___ MATERIAL FOR THE TASK ___
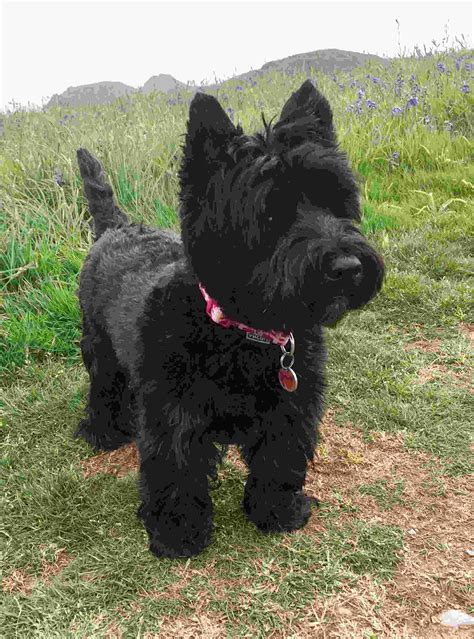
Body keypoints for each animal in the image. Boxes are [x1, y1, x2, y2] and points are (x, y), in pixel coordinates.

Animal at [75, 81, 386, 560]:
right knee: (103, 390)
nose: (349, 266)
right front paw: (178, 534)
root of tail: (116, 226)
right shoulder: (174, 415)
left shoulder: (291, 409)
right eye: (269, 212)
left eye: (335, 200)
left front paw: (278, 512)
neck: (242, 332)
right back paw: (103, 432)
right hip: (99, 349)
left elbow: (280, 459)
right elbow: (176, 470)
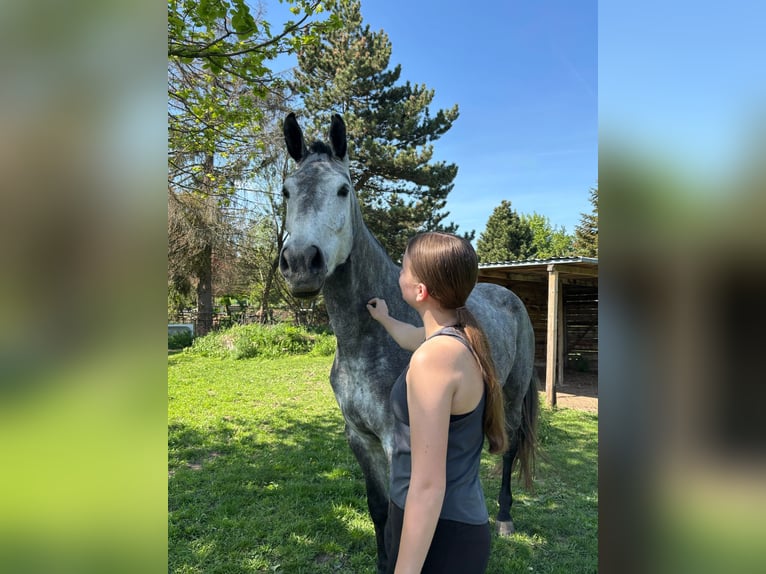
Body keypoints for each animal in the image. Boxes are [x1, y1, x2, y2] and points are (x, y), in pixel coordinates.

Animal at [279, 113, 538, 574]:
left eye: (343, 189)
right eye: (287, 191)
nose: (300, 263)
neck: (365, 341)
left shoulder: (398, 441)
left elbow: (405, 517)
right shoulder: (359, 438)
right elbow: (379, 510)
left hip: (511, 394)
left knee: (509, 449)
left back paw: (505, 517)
___
___ MATERIAL FOR THE TASK ___
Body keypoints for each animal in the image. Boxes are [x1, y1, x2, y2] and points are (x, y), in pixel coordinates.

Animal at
___
___ MATERIAL FOR THE TASK ___
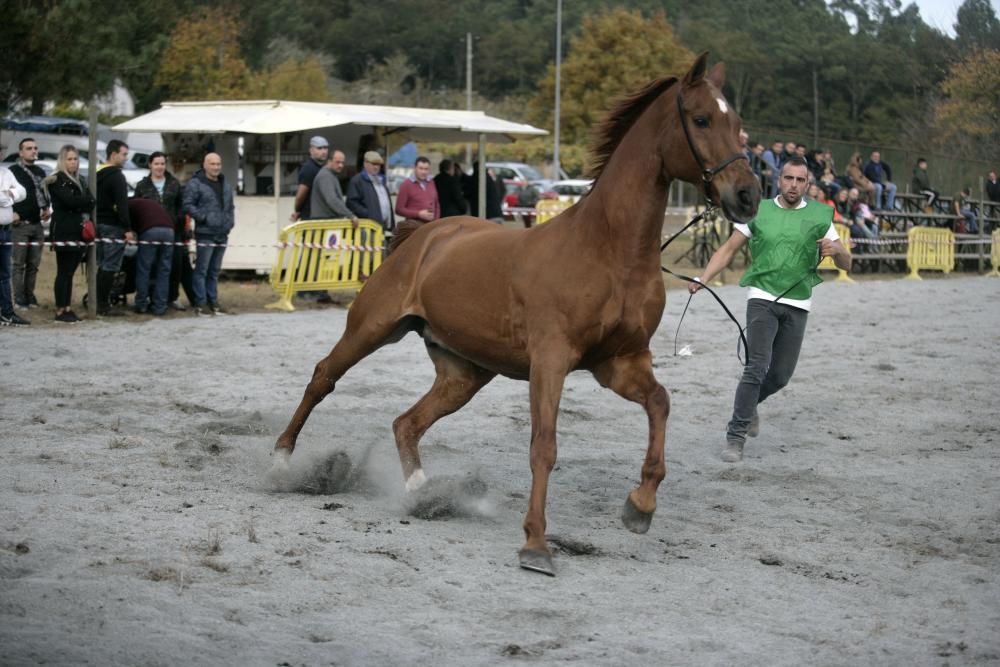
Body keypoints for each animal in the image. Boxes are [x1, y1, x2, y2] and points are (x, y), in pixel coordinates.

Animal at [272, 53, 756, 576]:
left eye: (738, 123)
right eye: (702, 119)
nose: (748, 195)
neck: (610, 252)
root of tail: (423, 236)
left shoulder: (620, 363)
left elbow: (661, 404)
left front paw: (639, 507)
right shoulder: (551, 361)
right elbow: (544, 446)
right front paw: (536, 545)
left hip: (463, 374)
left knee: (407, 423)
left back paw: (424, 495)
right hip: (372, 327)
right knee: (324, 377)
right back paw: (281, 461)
___
ABOUT THIS TASK — The answer consists of the lines above that include the word "elbow", each copied exactly.

SOLVED PROBLEM —
left elbow: (280, 459)
right elbow: (176, 470)
left elbow: (405, 517)
right elbow: (379, 510)
left elbow: (661, 404)
right elbow: (544, 446)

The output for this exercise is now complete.